Sie lachte ihn aus und fragte Groot, ob sie sich einige seiner Skizzen
anschauen dürfe.
    Das schien ihn aufzumuntern. Er zeigte
ihr bereitwillig ein Blatt nach dem anderen, begann mit Jagdstiefeln zwischen
Herbstlaub und arbeitete sich über Füße in durch Pfützen platschenden
Gummistiefeln, Füßen in durch Schneematsch watetenden Überschuhen bis zu
schlanken Frauenfüßen in eleganten Pumps und Männerfüßen in hochmodernen
Herrenschuhen vor. Letztere befanden sich anscheinend auf einer Silvesterparty,
wie Emma aus dem detailliert gezeichneten Luftrüssel schloss, den ein Damenfuß
in einer todschicken hochhackigen Sandale gerade im Begriff war zu
zerquetschen. In einer Ecke war ein fremder linker Fuß in einem schwarzen Turnschuh
mit weißen Streifen und einem kleinen Loch in der Zehengegend zu sehen. Der
Schuh ruhte auf etwas, das wohl eine Barstange darstellen sollte.

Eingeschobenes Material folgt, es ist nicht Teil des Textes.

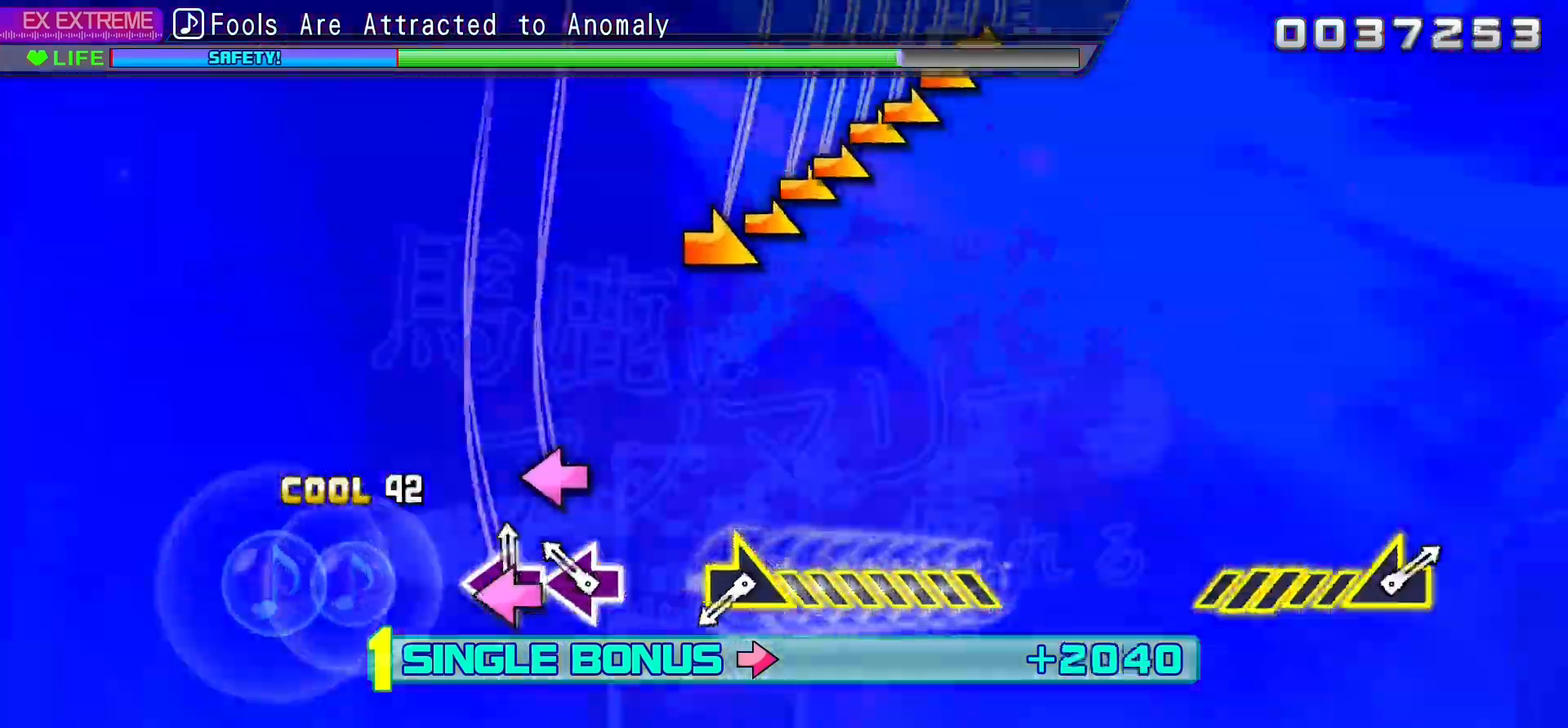
{"buttons": ["L2"], "events": [[17, "SQUARE", "down"], [117, "DPAD_LEFT", "down"], [217, "SQUARE", "up"], [233, "DPAD_LEFT", "up"]]}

    »Damit wollten Sie wahrscheinlich eine
Art sozialen Kommentar abgeben«, sagte Emma. Groot zuckte mit den Achseln und
blätterte weiter zu einem Paar Skistiefel aus Plastik, die an einer
fäustlingbewehrten Hand baumelten.
    Dies war die erste Zeichnung, aus der
hervorging, dass Groot sich der Tatsache bewusst war, dass der menschliche
Körper nicht an den Knien begann und sich von dort aus lediglich nach unten
fortsetzte. Wie alle anderen Skizzen war auch diese detailliert gezeichnet,
sorgfältig schattiert und ohne jede Spur von Originalität. Emma fragte sich,
wie die Illustrationen für Wonts Buch wohl aussehen würden. Sie fragte sich
außerdem, wie lange Radunov wohl noch fortfahren würde, sotto voce Kiplings Gedicht über Stiefel in ihr Ohr zu flüstern.
    Er hörte tatsächlich auf, doch nur, um
sich mit unglaublicher Unschuldsmiene bei Groot zu erkundigen, ob dieser
vielleicht Schuhfetischist sei. Groot verneinte die Frage ruhig und sagte,
Schuhe seien ihm einerlei, er zeichne sie nur ausgesprochen gern. Er schien
darauf zu brennen, ihnen nach der Winterkollektion auch seine Sommerkollektion
vorzuführen. Emma war zutiefst dankbar, als die letzte Runde am Tisch zu Ende
ging und Black John zu ihnen eilte.
    »Was ich noch fragen wollte, Mrs.
Kelling, haben Sie sich inzwischen noch mal nach dem Ertrunkenen erkundigt?«
    Emma verstand zwar nicht, warum er so
versessen darauf war, beantwortete seine Frage jedoch sofort. »Ja. Vincent
sagt, Sie könnten zum Schuppen kommen und sich den Toten anschauen, wenn Sie es
verkraften können. Er hofft, dass einer von Ihnen den Toten identifizieren
kann, was ich allerdings für wenig wahrscheinlich halte. Möchte sonst noch
jemand mitkommen?«
    »Ugh, lieber nicht. Ich bleibe hier«,
meinte Lisbet Quainley. Eine Reaktion, die Emma für angemessen hielt. Auch Emma
hatte kein Bedürfnis, den Toten zu sehen, wollte sich aber die Reaktion der
einzelnen Personen nicht entgehen lassen.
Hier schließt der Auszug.